__RECORD EXTRACTS__.
————————
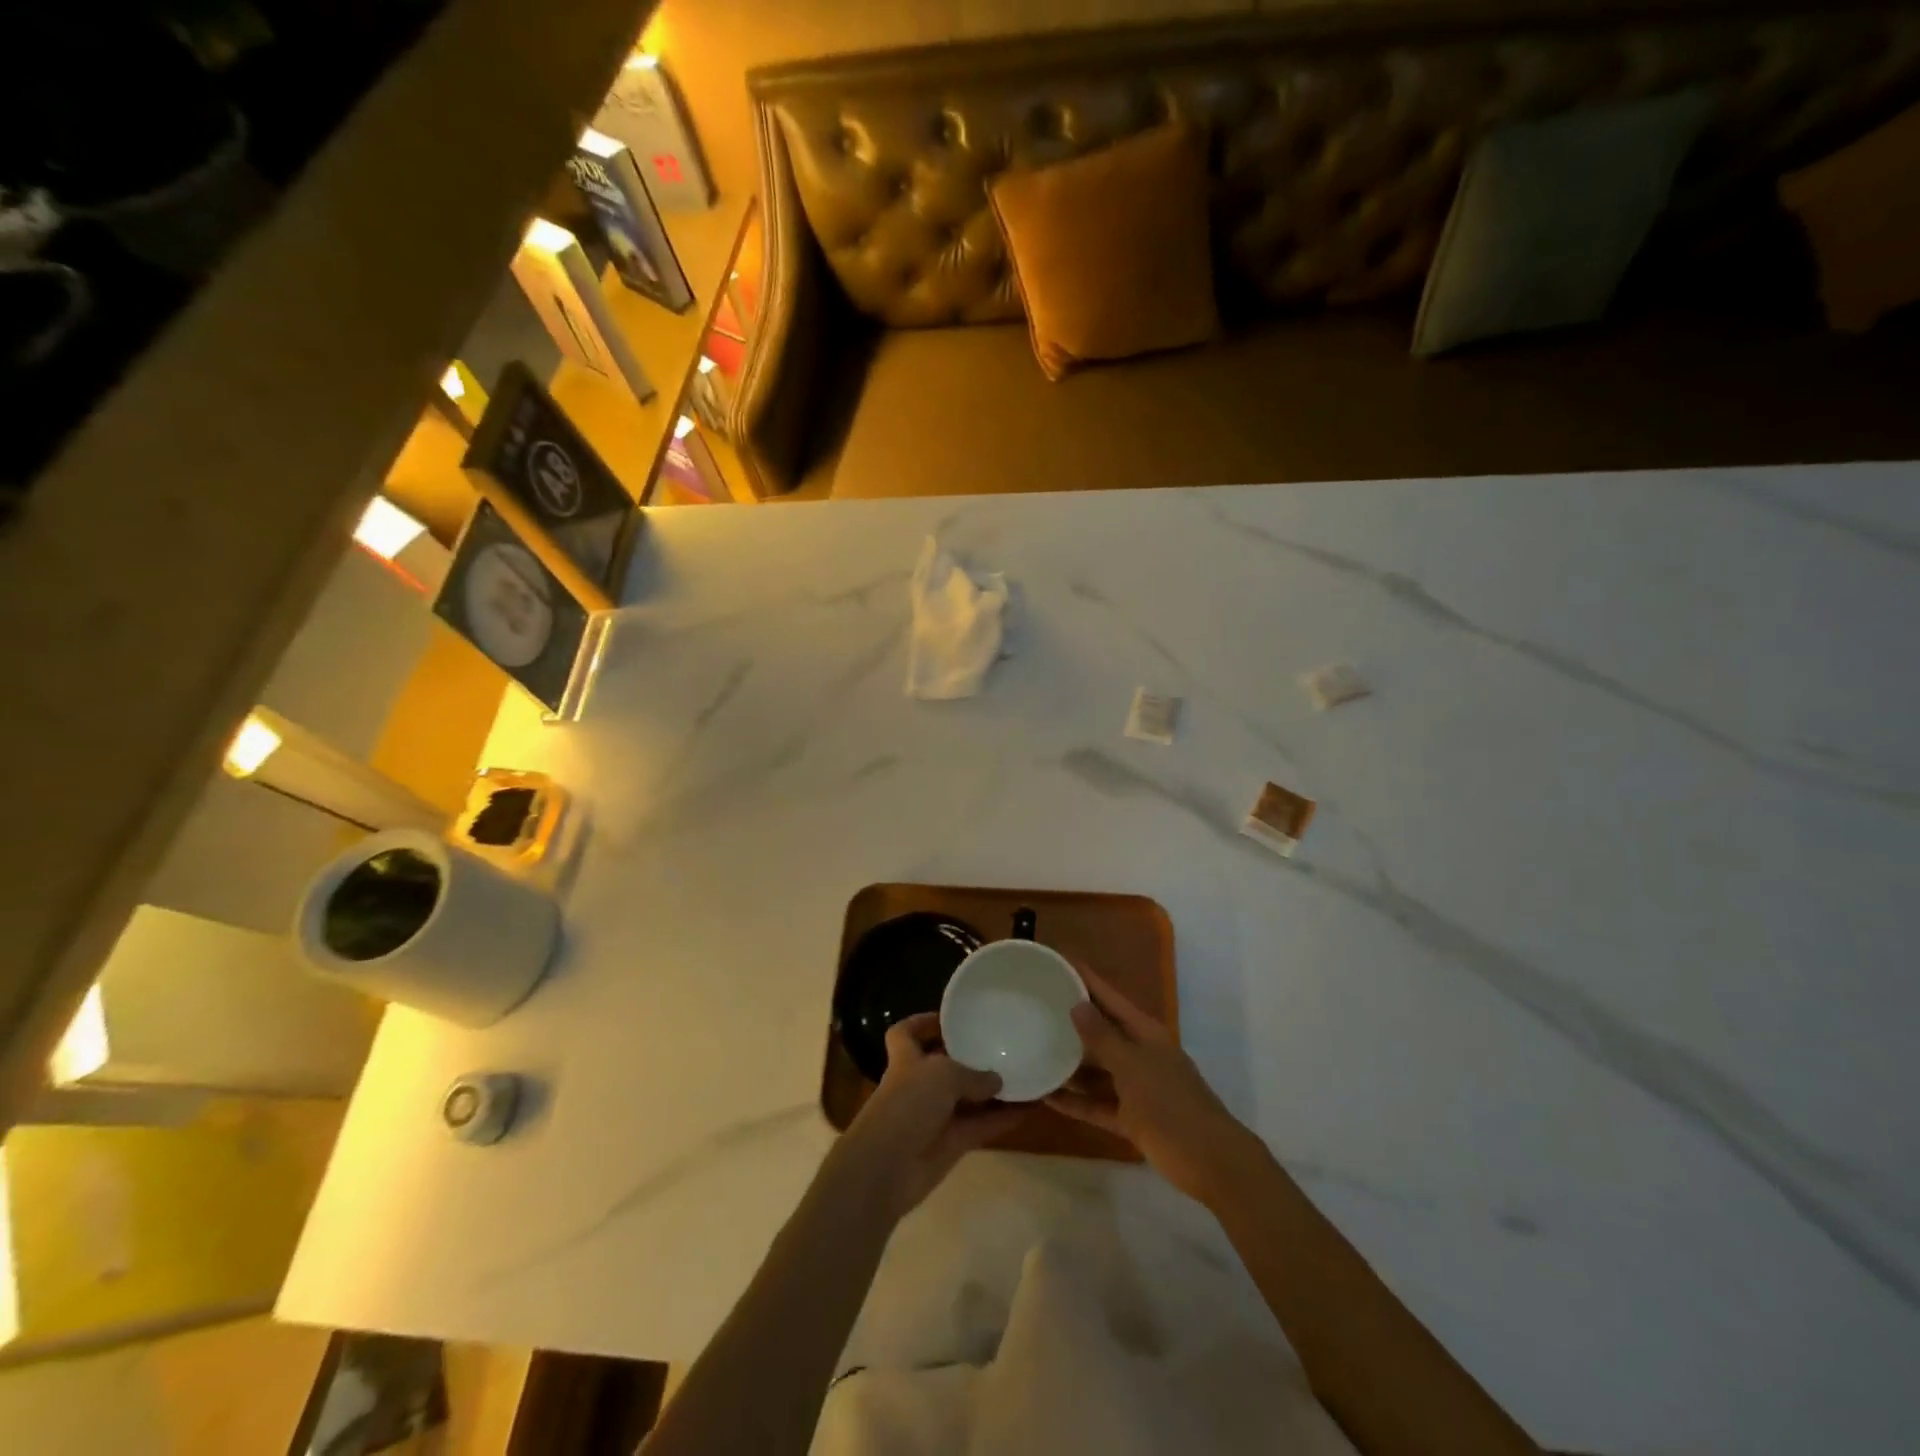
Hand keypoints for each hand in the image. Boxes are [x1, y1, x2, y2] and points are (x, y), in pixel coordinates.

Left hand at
————————
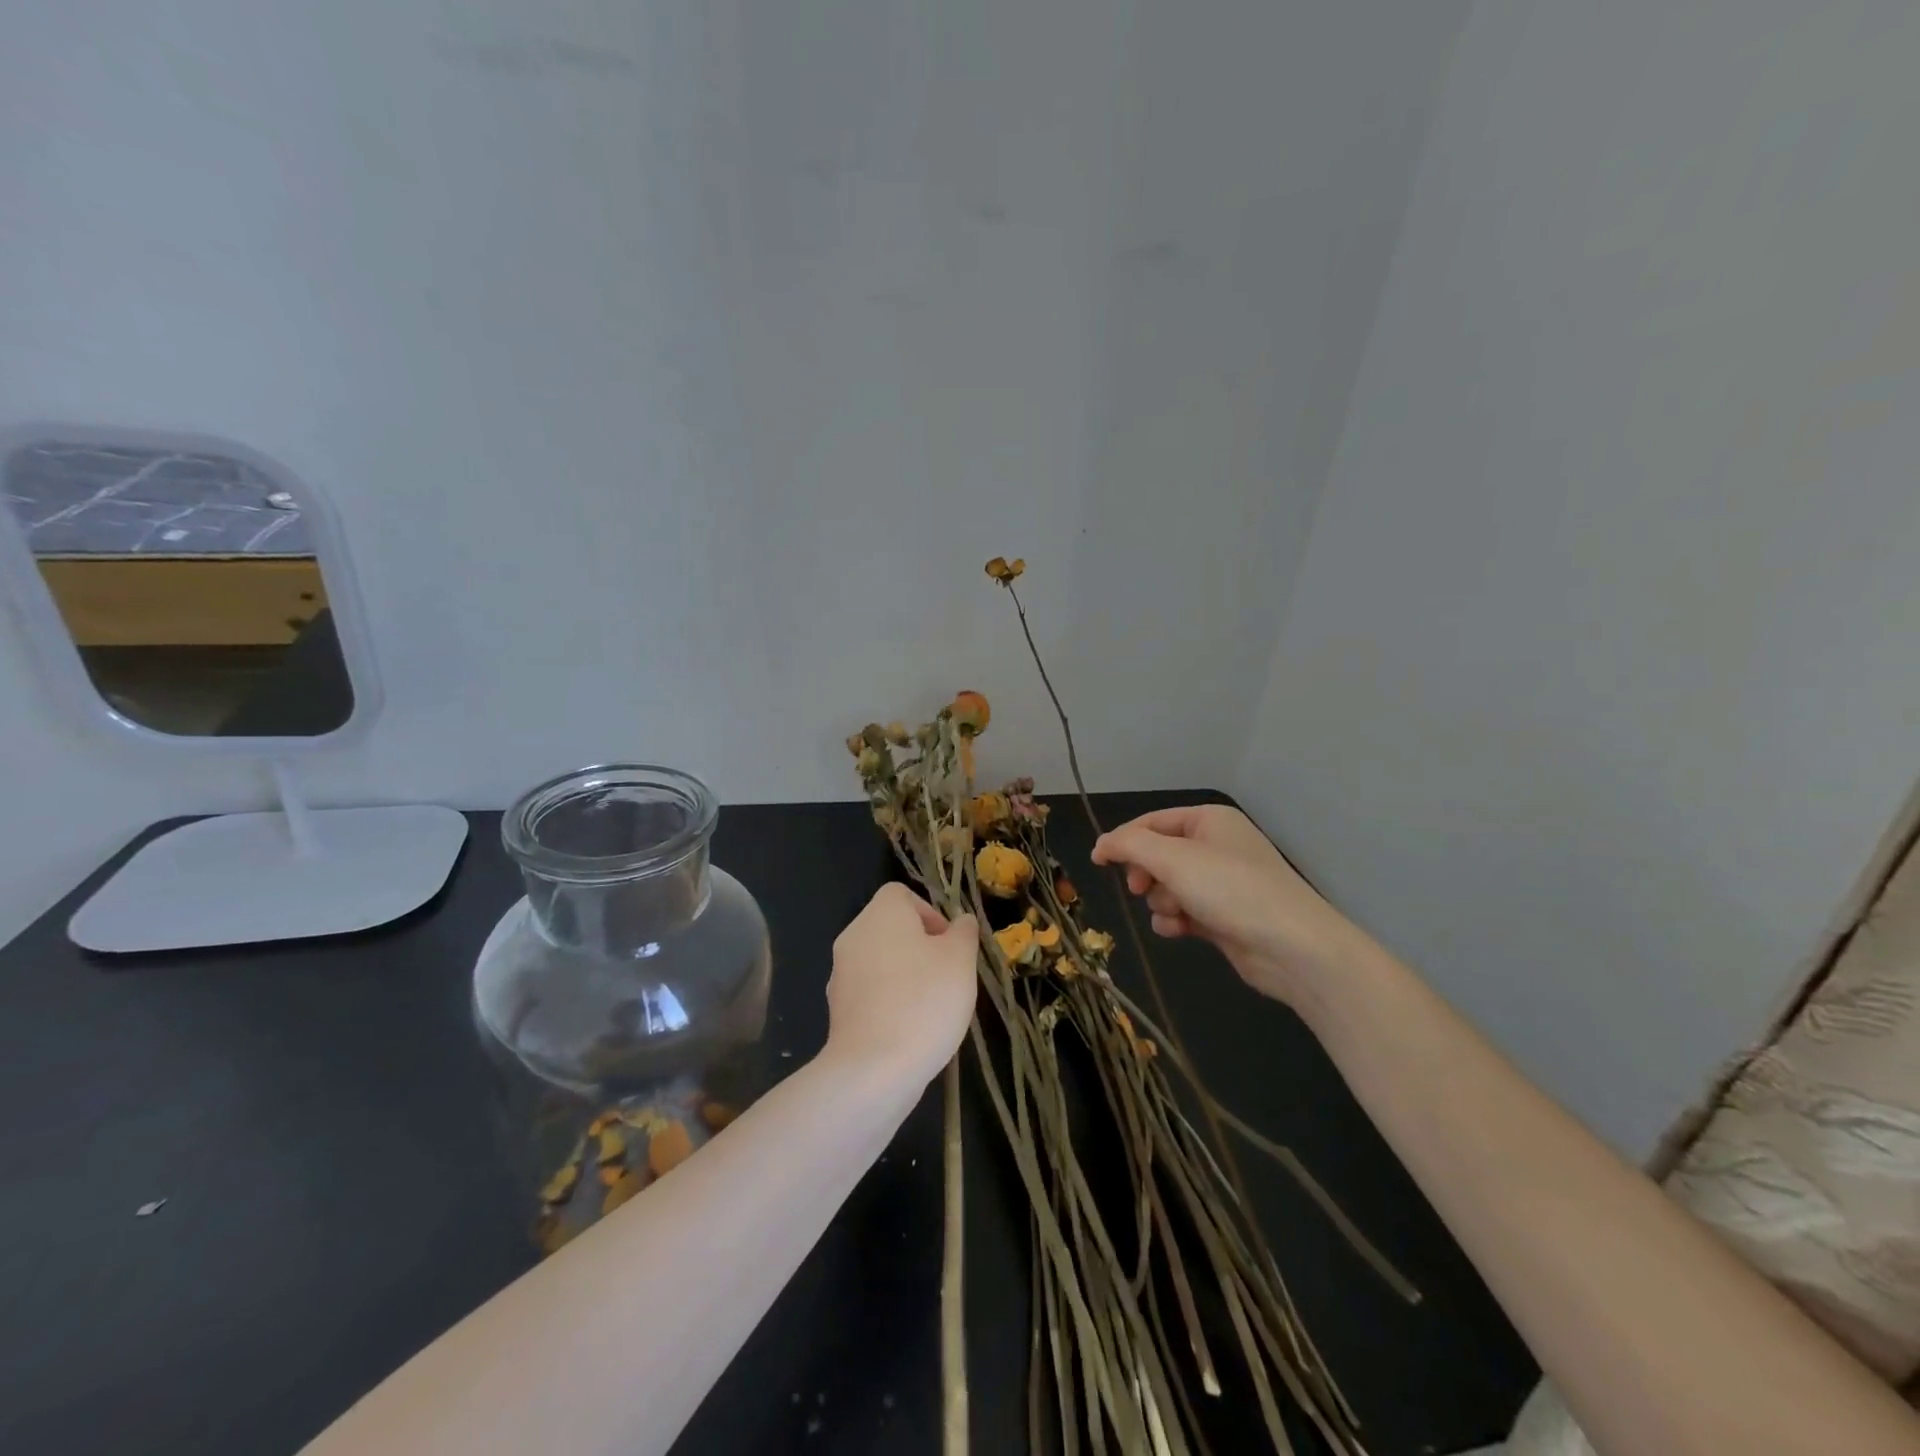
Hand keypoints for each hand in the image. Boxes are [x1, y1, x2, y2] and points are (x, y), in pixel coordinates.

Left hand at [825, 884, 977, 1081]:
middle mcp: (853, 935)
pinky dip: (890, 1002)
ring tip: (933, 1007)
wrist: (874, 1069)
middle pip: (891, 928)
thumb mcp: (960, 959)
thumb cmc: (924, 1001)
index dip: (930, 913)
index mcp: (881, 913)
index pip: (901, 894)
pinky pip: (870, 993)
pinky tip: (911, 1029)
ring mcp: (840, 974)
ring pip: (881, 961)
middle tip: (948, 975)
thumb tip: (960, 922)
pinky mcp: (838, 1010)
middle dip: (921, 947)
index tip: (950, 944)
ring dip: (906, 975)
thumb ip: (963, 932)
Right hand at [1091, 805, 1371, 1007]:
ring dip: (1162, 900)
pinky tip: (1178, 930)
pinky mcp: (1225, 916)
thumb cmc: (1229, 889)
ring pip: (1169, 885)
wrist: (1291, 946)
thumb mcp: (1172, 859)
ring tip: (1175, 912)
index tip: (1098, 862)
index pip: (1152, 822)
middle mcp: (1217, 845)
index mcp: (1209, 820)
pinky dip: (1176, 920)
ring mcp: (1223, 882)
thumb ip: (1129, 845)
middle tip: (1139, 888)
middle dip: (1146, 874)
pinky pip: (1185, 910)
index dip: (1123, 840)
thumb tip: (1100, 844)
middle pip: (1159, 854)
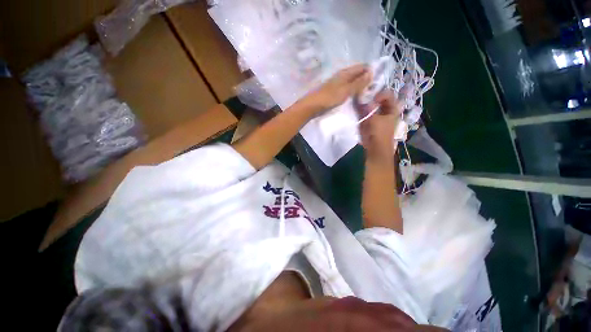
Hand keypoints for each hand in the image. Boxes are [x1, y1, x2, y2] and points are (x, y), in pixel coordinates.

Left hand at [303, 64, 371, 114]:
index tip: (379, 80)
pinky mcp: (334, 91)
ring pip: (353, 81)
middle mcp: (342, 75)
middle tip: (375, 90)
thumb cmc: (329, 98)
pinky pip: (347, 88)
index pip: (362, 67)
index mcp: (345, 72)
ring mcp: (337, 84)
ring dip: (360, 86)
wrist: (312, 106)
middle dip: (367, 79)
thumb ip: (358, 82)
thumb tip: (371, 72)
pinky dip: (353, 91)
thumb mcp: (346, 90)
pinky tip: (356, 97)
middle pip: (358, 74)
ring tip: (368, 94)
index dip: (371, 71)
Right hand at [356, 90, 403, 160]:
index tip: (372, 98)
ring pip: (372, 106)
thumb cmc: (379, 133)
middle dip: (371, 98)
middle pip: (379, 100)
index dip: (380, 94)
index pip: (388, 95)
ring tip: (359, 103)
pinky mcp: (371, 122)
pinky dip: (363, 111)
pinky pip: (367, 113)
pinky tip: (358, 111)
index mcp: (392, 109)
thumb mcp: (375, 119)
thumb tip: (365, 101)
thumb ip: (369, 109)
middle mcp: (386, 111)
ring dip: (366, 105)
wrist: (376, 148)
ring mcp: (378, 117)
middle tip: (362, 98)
————————
__PROBLEM TO SOLVE__.
From the records above, give again only the part that opens with the line containing "index pip: (1152, 822)" and closes with the line containing "middle tip: (362, 98)". Keep both ends but drop the pictures.

__ANSWER TO THE PROBLEM__.
index pip: (1152, 822)
middle mcp: (1217, 845)
index mcp: (1209, 820)
pinky dip: (1176, 920)
ring mcp: (1223, 882)
thumb ip: (1129, 845)
middle tip: (1139, 888)
middle dip: (1146, 874)
pinky pip: (1185, 910)
index dip: (1123, 840)
thumb tip: (1100, 844)
middle pip: (1159, 854)
Hand keypoints for each hand in the image. Boxes are [x1, y1, x2, y2] and points are (x, y), in pixel coordinates.

Left hand at [303, 64, 371, 114]:
index tip: (379, 80)
pinky mcp: (334, 91)
ring pip: (353, 81)
middle mcp: (342, 75)
middle tip: (375, 90)
thumb cmc: (329, 98)
pinky pip: (347, 88)
index pip: (362, 67)
index mcp: (345, 72)
ring mcp: (337, 84)
ring dip: (360, 86)
wrist: (312, 106)
middle dip: (367, 79)
thumb ip: (358, 82)
thumb tip: (371, 72)
pinky dip: (353, 91)
thumb mcp: (346, 90)
pinky tip: (356, 97)
middle pip: (358, 74)
ring tip: (368, 94)
index dip: (371, 71)
Right hand at [356, 90, 403, 160]:
index tip: (372, 98)
ring pip: (372, 106)
thumb cmc: (379, 133)
middle dip: (371, 98)
middle pip: (379, 100)
index dip: (380, 94)
index pip: (388, 95)
ring tip: (359, 103)
pinky mcp: (371, 122)
pinky dip: (363, 111)
pinky pip: (367, 113)
pinky tip: (358, 111)
index mcp: (392, 109)
thumb mcp: (375, 119)
thumb tip: (365, 101)
thumb ip: (369, 109)
middle mcp: (386, 111)
ring dip: (366, 105)
wrist: (376, 148)
ring mcp: (378, 117)
middle tip: (362, 98)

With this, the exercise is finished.